Qualifiée pour la première fois de son histoire à la phase finale d’un Mondial, la sélection caribéenne devra disputer le tournoi sans l’homme qui l’a menée vers cet exploit inédit : Dick Advocaat.
Véritable artisan de cette qualification historique, le technicien néerlandais de 78 ans a décidé de quitter son poste à trois mois du rendez-vous planétaire.
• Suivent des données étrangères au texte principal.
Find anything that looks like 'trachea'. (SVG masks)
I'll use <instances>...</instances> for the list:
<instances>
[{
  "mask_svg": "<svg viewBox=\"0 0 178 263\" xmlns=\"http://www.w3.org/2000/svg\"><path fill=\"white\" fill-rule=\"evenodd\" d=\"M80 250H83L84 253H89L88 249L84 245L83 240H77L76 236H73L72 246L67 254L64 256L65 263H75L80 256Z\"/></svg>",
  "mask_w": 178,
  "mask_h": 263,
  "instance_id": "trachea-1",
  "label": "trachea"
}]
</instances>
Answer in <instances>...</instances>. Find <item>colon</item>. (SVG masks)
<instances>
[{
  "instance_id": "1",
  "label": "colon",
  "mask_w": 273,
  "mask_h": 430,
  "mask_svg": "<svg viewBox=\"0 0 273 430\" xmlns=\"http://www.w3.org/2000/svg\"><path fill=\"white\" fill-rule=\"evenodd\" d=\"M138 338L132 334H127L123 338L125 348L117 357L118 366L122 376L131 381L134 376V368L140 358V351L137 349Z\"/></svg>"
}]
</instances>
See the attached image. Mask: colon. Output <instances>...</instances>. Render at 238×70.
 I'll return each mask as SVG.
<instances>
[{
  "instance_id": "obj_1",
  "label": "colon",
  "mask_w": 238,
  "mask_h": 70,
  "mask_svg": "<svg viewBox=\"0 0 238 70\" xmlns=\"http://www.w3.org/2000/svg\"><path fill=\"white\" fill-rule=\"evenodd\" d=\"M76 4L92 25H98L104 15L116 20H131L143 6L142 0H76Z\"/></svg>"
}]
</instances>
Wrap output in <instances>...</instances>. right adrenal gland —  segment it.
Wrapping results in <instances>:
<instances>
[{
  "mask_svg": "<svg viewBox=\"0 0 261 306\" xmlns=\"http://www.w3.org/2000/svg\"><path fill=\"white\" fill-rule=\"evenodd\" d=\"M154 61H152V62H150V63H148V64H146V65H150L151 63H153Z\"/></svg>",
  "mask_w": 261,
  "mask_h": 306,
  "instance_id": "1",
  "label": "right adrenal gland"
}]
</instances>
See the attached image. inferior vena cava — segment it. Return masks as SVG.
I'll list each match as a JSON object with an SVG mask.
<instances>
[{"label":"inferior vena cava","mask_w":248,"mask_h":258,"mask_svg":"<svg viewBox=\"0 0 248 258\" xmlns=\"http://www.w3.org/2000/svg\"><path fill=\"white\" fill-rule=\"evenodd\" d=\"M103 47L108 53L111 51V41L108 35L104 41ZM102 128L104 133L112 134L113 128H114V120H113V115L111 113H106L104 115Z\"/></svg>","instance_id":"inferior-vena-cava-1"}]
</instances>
En cause, les problèmes de santé de sa fille, qui l’obligent à donner la priorité à sa famille. « J’ai toujours dit que la famille passait avant le football. C’est donc une décision évidente pour moi. Mais Curaçao va me manquer, les gens ici et mes collègues vont beaucoup me manquer », a-t-il confié dans un communiqué, le lundi 23 février 2026.
En novembre dernier, grâce à un match nul décisif face à la Jamaïque (0-0), la petite nation des Caraïbes, forte d’un peu plus de 150 000 habitants, avait validé son billet pour la Coupe du monde 2026. Une performance retentissante qui avait suscité l’admiration dans toute la région et au-delà.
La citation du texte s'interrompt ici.